━━━ DATASET RECORDS

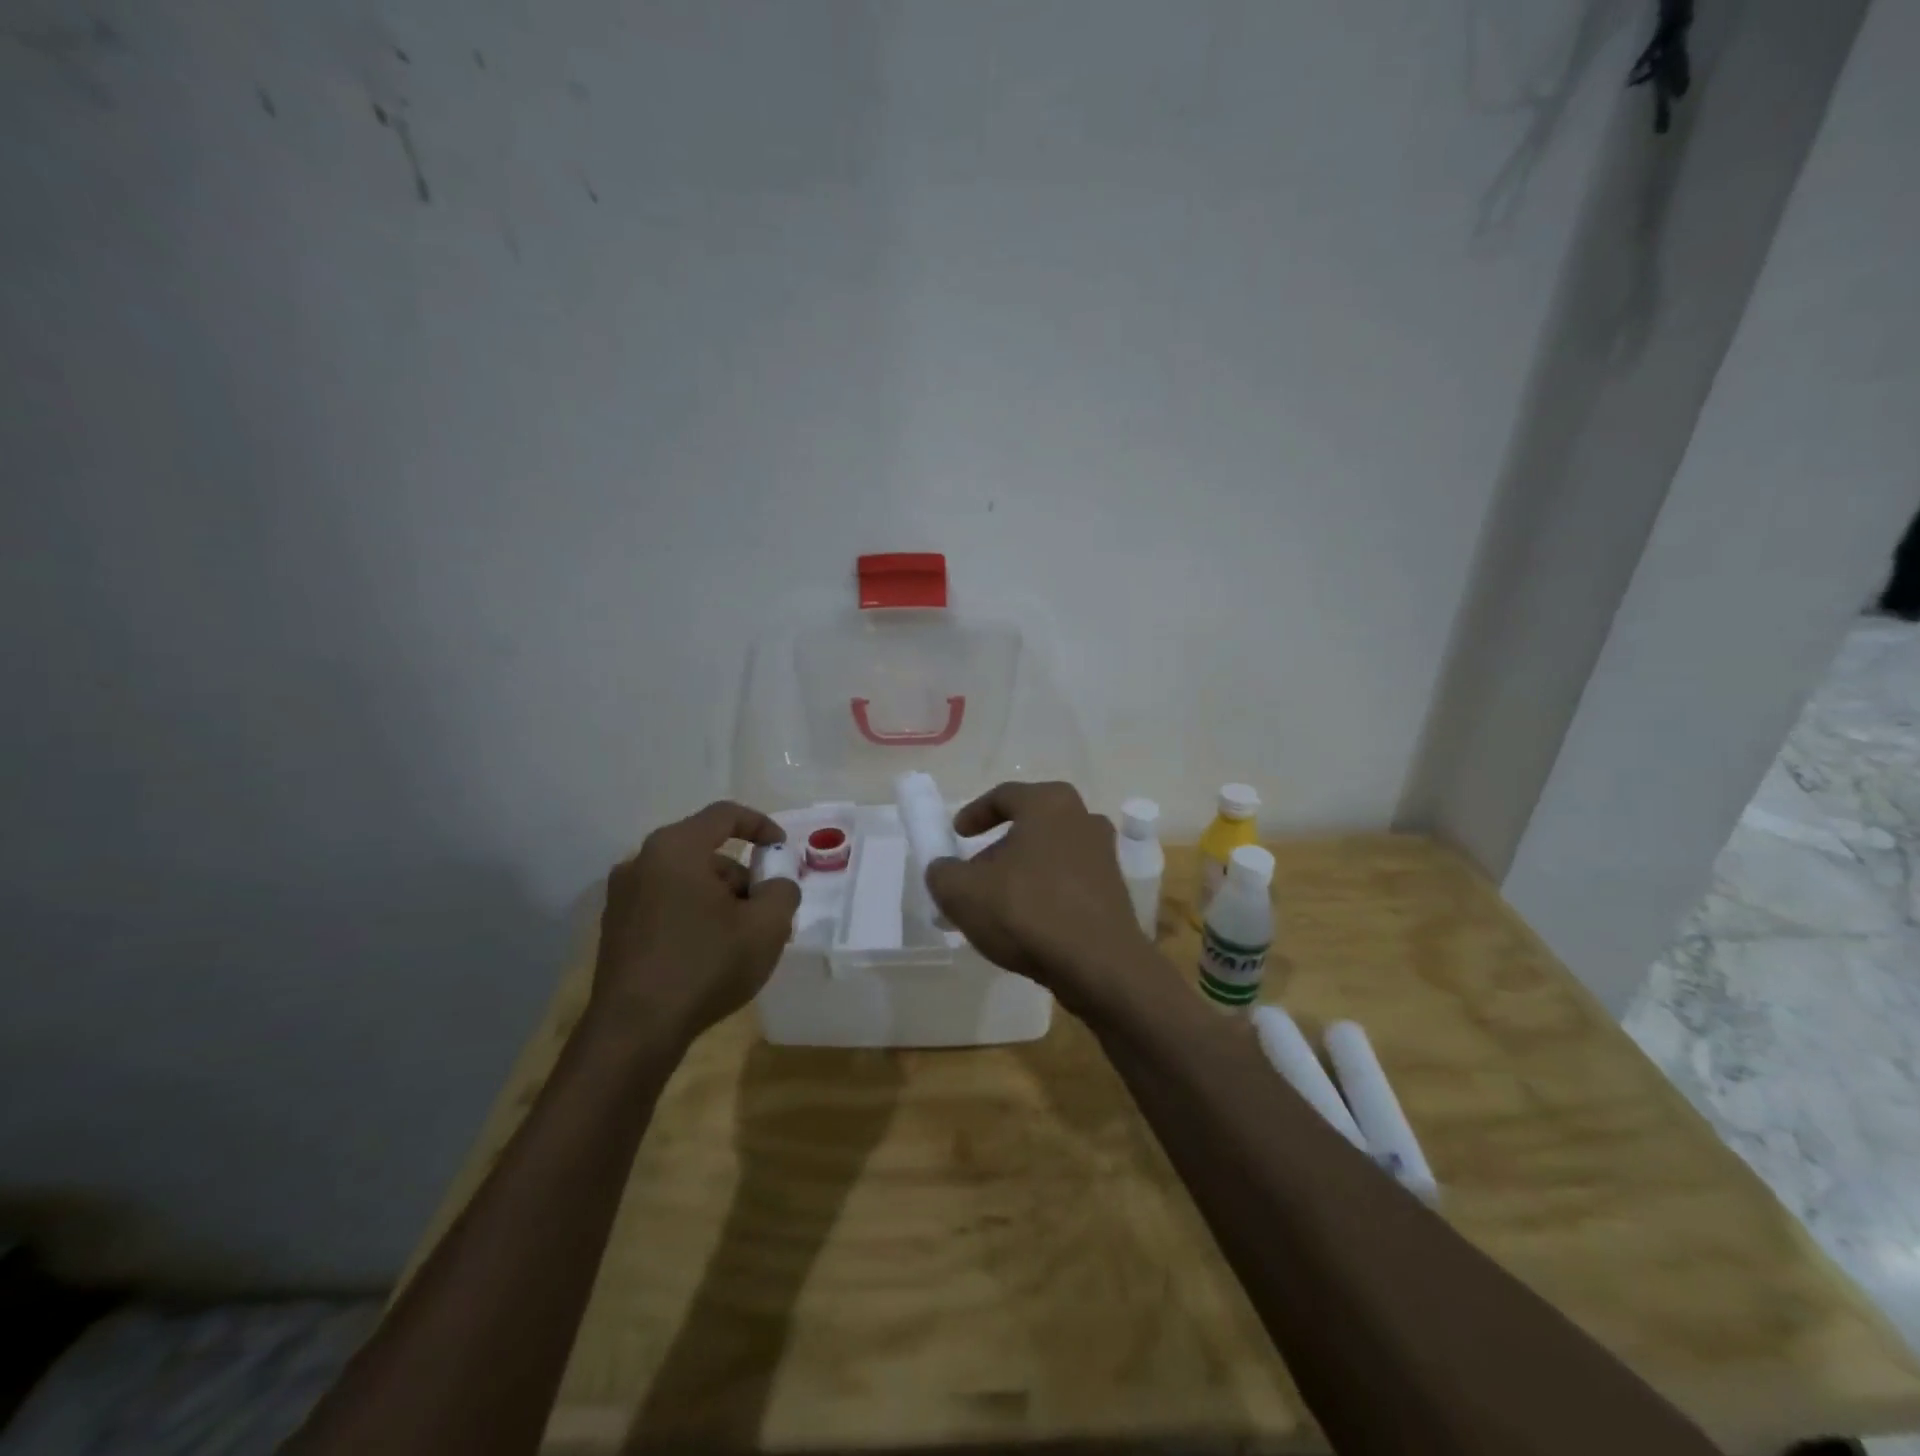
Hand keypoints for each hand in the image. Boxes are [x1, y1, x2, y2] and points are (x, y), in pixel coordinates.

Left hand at [588, 800, 800, 1045]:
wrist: (634, 1032)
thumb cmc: (705, 966)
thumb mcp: (767, 926)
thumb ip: (783, 890)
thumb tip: (776, 885)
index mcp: (675, 849)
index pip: (725, 814)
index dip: (761, 826)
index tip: (783, 852)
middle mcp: (642, 863)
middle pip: (706, 853)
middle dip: (743, 877)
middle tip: (768, 911)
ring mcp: (622, 898)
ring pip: (687, 881)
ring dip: (720, 900)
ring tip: (743, 940)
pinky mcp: (616, 930)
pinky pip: (666, 906)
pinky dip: (694, 916)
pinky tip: (711, 954)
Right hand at [925, 781, 1153, 1020]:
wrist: (1099, 966)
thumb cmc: (1027, 911)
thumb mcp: (963, 892)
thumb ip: (943, 873)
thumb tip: (944, 870)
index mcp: (1049, 804)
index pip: (1005, 796)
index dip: (974, 813)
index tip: (956, 834)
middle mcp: (1083, 819)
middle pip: (1030, 826)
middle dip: (998, 848)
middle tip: (974, 873)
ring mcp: (1104, 856)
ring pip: (1050, 855)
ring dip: (1022, 873)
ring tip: (997, 903)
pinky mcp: (1114, 892)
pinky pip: (1068, 883)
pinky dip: (1045, 894)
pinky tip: (1026, 924)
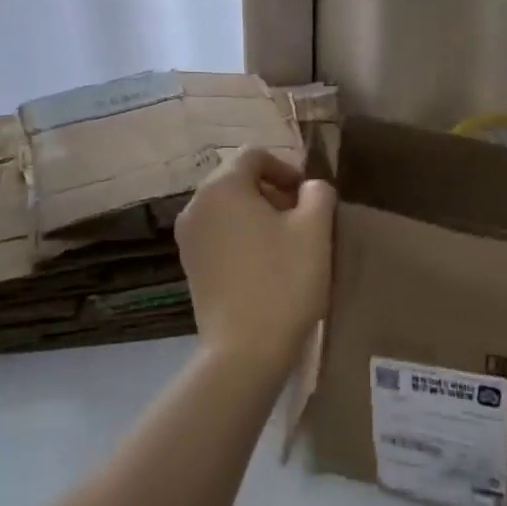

━━━━━━

(PROBLEM): Could you copy, exactly and with no pictures, each line from the first one above to the line holding "thumb ip: (943, 873)"?

(RESPONSE BOX):
Hand keypoints for each hand in the image. Boxes are [x1, y1, x2, y2] and points are (x, y), in pixel coordinates.

Left hand at [588, 800, 800, 1045]:
wrist: (634, 1032)
thumb cmc: (705, 966)
thumb mcp: (767, 926)
thumb ip: (783, 890)
thumb tip: (776, 885)
index mcp: (675, 849)
index pip: (725, 814)
index dip: (761, 826)
index tip: (783, 852)
middle mcp: (642, 863)
middle pip: (706, 853)
middle dip: (743, 877)
middle tip: (768, 911)
ring mcp: (622, 898)
ring pip: (687, 881)
ring dip: (720, 900)
ring tip: (743, 940)
pinky mcp: (616, 930)
pinky pip: (666, 906)
pinky dip: (694, 916)
pinky tip: (711, 954)
Right hand at [925, 781, 1153, 1020]:
wrist: (1099, 966)
thumb cmc: (1027, 911)
thumb mcp: (963, 892)
thumb ip: (943, 873)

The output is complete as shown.